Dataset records
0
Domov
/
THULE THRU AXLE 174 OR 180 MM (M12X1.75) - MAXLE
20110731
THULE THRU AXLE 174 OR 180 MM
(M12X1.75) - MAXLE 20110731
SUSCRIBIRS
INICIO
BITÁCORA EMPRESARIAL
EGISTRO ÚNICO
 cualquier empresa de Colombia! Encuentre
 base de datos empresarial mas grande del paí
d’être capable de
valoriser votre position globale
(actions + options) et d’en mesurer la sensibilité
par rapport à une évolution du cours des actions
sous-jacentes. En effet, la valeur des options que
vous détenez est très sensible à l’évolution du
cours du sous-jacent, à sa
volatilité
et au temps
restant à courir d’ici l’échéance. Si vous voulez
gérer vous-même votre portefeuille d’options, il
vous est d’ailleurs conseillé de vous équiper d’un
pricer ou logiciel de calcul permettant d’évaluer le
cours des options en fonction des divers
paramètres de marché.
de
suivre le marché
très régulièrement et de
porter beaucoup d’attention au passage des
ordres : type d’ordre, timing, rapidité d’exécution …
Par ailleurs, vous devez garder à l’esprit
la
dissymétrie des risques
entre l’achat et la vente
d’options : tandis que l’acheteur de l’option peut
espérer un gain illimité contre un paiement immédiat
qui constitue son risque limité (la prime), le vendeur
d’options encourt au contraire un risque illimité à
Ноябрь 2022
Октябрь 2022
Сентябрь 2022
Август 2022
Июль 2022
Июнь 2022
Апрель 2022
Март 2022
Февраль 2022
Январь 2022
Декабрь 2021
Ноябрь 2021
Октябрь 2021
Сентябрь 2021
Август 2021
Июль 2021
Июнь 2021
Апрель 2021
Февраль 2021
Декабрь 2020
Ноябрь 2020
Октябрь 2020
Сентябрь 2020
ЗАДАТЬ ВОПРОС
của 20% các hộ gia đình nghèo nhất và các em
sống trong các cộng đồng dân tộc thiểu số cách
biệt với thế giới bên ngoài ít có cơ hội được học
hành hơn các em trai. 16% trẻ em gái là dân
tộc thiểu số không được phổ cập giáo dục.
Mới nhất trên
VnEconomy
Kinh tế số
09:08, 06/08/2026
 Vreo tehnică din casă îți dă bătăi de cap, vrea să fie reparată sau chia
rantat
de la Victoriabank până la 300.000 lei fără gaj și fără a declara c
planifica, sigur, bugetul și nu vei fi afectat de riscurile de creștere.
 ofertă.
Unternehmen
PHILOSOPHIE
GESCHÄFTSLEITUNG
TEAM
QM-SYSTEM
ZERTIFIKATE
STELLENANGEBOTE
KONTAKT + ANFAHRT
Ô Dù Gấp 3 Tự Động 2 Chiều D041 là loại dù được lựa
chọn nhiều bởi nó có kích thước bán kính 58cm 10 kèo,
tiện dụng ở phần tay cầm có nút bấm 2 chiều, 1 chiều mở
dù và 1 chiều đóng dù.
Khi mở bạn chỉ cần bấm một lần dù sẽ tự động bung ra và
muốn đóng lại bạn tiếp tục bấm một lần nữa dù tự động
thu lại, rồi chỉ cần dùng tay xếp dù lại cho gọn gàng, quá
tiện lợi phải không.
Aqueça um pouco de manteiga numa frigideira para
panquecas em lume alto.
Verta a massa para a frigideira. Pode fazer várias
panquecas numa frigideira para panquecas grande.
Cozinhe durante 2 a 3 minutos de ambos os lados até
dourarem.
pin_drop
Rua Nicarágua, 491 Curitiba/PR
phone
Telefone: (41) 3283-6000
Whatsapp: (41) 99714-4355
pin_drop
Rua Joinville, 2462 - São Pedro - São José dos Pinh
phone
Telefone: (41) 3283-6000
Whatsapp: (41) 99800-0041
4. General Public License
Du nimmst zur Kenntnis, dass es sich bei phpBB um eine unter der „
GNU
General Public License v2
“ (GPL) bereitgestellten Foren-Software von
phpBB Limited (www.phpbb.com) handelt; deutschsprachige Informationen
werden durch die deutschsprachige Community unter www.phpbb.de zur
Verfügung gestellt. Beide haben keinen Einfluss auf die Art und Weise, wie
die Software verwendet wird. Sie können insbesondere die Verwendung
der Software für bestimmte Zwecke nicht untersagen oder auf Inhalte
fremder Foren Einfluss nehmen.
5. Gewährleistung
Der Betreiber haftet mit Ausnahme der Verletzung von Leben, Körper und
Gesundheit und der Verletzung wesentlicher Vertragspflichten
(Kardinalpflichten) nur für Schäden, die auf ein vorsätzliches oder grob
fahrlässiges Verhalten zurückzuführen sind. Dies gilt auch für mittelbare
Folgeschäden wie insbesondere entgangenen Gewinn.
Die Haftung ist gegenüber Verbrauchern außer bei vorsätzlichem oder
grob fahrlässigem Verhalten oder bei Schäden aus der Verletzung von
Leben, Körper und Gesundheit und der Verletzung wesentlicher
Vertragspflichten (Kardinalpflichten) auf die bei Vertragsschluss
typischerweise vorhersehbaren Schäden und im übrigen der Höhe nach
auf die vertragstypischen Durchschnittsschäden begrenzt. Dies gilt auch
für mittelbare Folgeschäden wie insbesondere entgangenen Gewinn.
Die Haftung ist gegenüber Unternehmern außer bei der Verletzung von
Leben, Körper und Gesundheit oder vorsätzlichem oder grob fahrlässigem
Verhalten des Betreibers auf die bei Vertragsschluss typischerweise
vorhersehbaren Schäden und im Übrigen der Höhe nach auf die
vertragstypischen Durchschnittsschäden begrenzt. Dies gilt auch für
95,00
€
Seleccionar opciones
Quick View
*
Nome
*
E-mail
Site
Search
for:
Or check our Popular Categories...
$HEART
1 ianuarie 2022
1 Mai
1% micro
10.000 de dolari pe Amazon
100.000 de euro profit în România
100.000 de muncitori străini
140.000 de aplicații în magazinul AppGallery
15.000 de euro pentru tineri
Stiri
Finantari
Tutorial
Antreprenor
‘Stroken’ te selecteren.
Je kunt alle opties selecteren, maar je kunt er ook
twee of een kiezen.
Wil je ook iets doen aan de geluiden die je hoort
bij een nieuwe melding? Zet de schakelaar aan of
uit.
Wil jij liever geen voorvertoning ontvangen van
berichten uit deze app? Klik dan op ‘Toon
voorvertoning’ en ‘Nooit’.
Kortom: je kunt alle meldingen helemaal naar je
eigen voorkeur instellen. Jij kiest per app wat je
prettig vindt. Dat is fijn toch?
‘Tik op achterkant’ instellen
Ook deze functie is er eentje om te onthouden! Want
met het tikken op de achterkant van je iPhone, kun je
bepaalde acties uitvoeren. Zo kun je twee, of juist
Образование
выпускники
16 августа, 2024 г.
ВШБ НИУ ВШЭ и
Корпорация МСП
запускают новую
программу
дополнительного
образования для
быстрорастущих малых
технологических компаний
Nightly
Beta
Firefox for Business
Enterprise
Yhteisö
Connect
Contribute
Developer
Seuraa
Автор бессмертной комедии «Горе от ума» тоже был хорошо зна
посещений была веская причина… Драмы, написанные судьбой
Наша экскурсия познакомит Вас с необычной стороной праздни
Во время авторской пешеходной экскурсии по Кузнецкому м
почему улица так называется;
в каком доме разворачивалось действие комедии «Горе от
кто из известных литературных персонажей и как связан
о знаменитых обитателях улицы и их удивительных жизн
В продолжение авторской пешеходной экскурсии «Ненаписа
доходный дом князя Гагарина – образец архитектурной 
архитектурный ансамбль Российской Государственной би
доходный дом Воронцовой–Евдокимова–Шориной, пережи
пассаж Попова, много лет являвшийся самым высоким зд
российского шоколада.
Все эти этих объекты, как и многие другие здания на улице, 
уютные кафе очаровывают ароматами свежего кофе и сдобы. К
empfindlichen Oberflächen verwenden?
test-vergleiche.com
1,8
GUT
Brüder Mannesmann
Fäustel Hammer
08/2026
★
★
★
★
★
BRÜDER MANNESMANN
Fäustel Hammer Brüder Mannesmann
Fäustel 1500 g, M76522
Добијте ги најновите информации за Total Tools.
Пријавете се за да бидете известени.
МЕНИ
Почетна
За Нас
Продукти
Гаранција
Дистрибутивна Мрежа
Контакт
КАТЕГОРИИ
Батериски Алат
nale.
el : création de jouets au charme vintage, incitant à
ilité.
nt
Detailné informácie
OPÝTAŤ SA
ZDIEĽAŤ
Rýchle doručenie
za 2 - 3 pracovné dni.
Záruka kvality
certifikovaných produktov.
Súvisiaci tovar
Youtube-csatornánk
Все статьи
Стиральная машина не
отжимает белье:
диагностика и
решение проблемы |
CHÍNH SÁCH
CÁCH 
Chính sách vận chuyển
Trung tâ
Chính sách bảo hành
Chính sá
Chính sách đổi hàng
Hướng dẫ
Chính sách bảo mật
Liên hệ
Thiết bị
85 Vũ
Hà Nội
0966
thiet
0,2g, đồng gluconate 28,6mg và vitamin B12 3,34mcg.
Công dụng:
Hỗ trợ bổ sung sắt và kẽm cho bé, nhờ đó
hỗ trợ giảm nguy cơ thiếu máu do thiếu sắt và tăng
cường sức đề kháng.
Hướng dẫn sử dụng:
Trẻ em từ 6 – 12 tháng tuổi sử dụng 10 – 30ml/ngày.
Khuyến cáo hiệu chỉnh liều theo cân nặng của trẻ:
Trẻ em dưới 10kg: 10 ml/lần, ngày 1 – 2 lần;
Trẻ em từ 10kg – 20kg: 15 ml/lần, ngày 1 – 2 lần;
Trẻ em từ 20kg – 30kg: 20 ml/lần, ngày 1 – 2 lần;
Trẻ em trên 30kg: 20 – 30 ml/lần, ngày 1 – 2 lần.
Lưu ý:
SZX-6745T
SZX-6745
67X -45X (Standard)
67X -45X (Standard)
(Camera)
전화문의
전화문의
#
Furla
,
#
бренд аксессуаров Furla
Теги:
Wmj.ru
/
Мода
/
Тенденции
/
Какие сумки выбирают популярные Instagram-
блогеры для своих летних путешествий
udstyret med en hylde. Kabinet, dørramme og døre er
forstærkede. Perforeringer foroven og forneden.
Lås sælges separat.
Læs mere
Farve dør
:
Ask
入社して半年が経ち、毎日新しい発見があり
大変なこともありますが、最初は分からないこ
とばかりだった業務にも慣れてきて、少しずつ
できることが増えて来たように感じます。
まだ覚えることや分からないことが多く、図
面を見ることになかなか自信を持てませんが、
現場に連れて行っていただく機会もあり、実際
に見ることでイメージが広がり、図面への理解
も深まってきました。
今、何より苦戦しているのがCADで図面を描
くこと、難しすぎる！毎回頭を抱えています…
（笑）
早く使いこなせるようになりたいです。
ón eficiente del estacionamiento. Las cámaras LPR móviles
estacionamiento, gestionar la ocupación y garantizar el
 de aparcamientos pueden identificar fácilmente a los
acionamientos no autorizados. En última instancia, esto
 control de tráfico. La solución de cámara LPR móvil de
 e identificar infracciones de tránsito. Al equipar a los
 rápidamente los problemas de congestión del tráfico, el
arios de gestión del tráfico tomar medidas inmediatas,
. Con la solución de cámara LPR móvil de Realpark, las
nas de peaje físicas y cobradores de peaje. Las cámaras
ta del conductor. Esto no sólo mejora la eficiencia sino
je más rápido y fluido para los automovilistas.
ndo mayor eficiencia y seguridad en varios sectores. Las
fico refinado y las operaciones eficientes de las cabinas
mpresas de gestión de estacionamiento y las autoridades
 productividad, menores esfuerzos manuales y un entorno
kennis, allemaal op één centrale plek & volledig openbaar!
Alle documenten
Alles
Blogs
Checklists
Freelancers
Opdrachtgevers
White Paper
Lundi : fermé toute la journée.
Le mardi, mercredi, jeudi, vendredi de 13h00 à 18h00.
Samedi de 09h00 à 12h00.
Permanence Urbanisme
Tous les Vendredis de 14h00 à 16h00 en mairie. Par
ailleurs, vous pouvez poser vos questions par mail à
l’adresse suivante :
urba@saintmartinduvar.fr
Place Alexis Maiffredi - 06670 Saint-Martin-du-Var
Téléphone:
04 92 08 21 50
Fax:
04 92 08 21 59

[TASK BRIEF]
Please render the stretch from the start of the records through the line containing "qui constitue son" as a JSON list of strings, one string per line, leaving out blank lines.

[SOLUTION TO THIS EXERCISE]
[
  "0",
  "Domov",
  "/",
  "THULE THRU AXLE 174 OR 180 MM (M12X1.75) - MAXLE",
  "20110731",
  "THULE THRU AXLE 174 OR 180 MM",
  "(M12X1.75) - MAXLE 20110731",
  "SUSCRIBIRS",
  "INICIO",
  "BITÁCORA EMPRESARIAL",
  "EGISTRO ÚNICO",
  " cualquier empresa de Colombia! Encuentre",
  " base de datos empresarial mas grande del paí",
  "d’être capable de",
  "valoriser votre position globale",
  "(actions + options) et d’en mesurer la sensibilité",
  "par rapport à une évolution du cours des actions",
  "sous-jacentes. En effet, la valeur des options que",
  "vous détenez est très sensible à l’évolution du",
  "cours du sous-jacent, à sa",
  "volatilité",
  "et au temps",
  "restant à courir d’ici l’échéance. Si vous voulez",
  "gérer vous-même votre portefeuille d’options, il",
  "vous est d’ailleurs conseillé de vous équiper d’un",
  "pricer ou logiciel de calcul permettant d’évaluer le",
  "cours des options en fonction des divers",
  "paramètres de marché.",
  "de",
  "suivre le marché",
  "très régulièrement et de",
  "porter beaucoup d’attention au passage des",
  "ordres : type d’ordre, timing, rapidité d’exécution …",
  "Par ailleurs, vous devez garder à l’esprit",
  "la",
  "dissymétrie des risques",
  "entre l’achat et la vente",
  "d’options : tandis que l’acheteur de l’option peut",
  "espérer un gain illimité contre un paiement immédiat",
  "qui constitue son risque limité (la prime), le vendeur"
]